The generated access token matches the account used to sign in to HighBond. As a scriptwriter, specifying your own access token in a script may not be appropriate if the script will be used by other people.

Safeguard access tokens like any account password.

Use an existing access token unless you have a reason for creating a new one. If the existing token does not work, create a new one. Using an existing token cuts down on the number of tokens you need to manage.

  1. Do one of the following:

    • From the Analytics main menu, select Tools > HighBond Access Token.

    • In the Script Editor, right-click and select Insert > HighBond Token.

    The Manage API tokens page opens in your browser. You may be required to first sign in to HighBond.

    Access to the Manage API tokens page through Analytics is a convenience feature. You can also sign in to HighBond and access the page through your user profile without using Analytics.

  2. Do one of the following:

    • Use an existing token

      1. In the Token column, click the partially masked token that you want to use.

      2. Enter your HighBond account password and click Confirm.

        The unmasked token is displayed.

      3. Click Copy to copy the token.

        Tip

        Do not close the dialog box containing the token until you have successfully pasted the token.

    • Create a new token

      1. Click Add token > Analytics.

      2. In the New Analytics token side panel, specify the following information:

        Field or option Description
        Description

        Enter a description that provides useful information, such as:

        • The purpose of the token
        • Where the token is used – for example, the name and location of the Analytics script, or the name and location of the robot task
        Token expiry
        • Enabled the token expires after the number of days that you specify
        • Disabled the token never expires

        Note

        Your organization may have a security policy that requires tokens to expire after a certain amount of time. Creating tokens with an expiry is a good practice. HighBond sends you an automated email notification in advance of the expiry date.

        Expires in Specify the number of days before the token expires (1 to 365).
        Password Enter your HighBond account password.

      3. Click Generate token.

      4. Click Copy to copy the token.

        Tip

        Do not close the side panel containing the token until you have successfully pasted the token.

  3. Depending on which password definition method you are using, do one of the following:

    • PASSWORD analytic tag In the Task Designer in an ACL robot, paste the copied token into a password parameter field.

    • PASSWORD command In Analytics, paste the copied token into a password prompt that appears during script execution.

    • SET PASSWORD command In Analytics, paste the copied token at the appropriate point in the SET PASSWORD command syntax in a script.

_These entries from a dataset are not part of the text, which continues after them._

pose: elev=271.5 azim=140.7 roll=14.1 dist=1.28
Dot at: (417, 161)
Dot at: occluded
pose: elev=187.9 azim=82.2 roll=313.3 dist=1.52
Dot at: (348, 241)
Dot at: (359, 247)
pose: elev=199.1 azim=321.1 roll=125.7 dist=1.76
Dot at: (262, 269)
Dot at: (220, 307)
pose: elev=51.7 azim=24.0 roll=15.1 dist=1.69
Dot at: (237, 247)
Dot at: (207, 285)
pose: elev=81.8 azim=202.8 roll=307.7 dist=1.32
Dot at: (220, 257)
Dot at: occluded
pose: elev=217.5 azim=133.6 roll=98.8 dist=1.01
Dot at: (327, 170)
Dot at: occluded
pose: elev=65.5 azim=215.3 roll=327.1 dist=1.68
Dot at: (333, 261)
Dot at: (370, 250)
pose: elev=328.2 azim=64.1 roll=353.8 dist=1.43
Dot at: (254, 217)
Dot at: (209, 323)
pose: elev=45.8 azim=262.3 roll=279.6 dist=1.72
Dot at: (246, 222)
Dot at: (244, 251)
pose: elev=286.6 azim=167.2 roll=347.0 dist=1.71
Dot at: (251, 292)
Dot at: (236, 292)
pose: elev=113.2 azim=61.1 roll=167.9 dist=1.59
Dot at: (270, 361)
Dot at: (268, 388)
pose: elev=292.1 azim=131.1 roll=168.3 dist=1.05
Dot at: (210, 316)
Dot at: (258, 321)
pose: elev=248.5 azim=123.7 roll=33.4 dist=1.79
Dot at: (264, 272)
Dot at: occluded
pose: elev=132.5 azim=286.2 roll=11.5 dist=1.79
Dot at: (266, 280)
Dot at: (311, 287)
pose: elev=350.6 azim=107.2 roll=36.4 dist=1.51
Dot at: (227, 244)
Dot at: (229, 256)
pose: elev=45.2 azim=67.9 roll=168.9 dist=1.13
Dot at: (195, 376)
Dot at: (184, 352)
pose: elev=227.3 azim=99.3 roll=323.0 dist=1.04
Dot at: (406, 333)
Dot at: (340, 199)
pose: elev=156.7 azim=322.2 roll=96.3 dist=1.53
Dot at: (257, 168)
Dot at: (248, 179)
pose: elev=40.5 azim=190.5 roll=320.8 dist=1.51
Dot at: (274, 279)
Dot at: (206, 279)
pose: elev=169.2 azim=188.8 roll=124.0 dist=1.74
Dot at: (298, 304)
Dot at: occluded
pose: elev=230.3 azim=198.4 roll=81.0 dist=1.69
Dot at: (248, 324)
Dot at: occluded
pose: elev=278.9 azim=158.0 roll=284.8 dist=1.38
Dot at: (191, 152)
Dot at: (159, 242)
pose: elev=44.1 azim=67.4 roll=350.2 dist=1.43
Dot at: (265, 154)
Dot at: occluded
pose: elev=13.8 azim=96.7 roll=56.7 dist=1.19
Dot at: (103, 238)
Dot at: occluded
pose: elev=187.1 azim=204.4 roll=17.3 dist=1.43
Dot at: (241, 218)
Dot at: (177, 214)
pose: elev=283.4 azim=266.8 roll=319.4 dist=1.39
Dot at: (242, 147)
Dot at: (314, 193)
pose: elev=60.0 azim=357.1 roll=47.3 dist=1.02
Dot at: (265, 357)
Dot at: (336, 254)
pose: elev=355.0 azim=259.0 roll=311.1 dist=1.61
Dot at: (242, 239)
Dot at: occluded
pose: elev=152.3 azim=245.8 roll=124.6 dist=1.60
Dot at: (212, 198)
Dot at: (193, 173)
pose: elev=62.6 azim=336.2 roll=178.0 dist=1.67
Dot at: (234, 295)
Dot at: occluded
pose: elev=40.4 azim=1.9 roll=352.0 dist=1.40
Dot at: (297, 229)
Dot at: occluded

  4. In Launchpad, close the dialog box or the side panel containing the token.

    If you created a new token, a partially masked version of the token is added to the top of your list of tokens.

    For more information, see Creating and managing HighBond access tokens.

Import debug capability

A simple debug capability exists for imports from HighBond.

The imported data is temporarily stored in a JSON intermediary file in the folder containing the target Analytics project. In any folder containing an Analytics project you can create a text file that causes the JSON file to be retained, instead of being deleting after the data is imported into Analytics.

  • JSON file is present If the import from HighBond is failing, but the JSON file is present on your computer, you know that the problem is on the Analytics side, not on the HighBond side.
  • JSON file is not present If the import from HighBond is failing, and the JSON file is not present on your computer, you know that the problem is on the HighBond side.

This information can help with troubleshooting.

Configure retention of the JSON intermediary file

In the folder containing the target Analytics project, create an empty text file with exactly this name: _grc_import_debug.txt

When you import from either Results or Projects in HighBond, the JSON intermediary file is retained with the name results.json. The file is overwritten with each subsequent import from HighBond.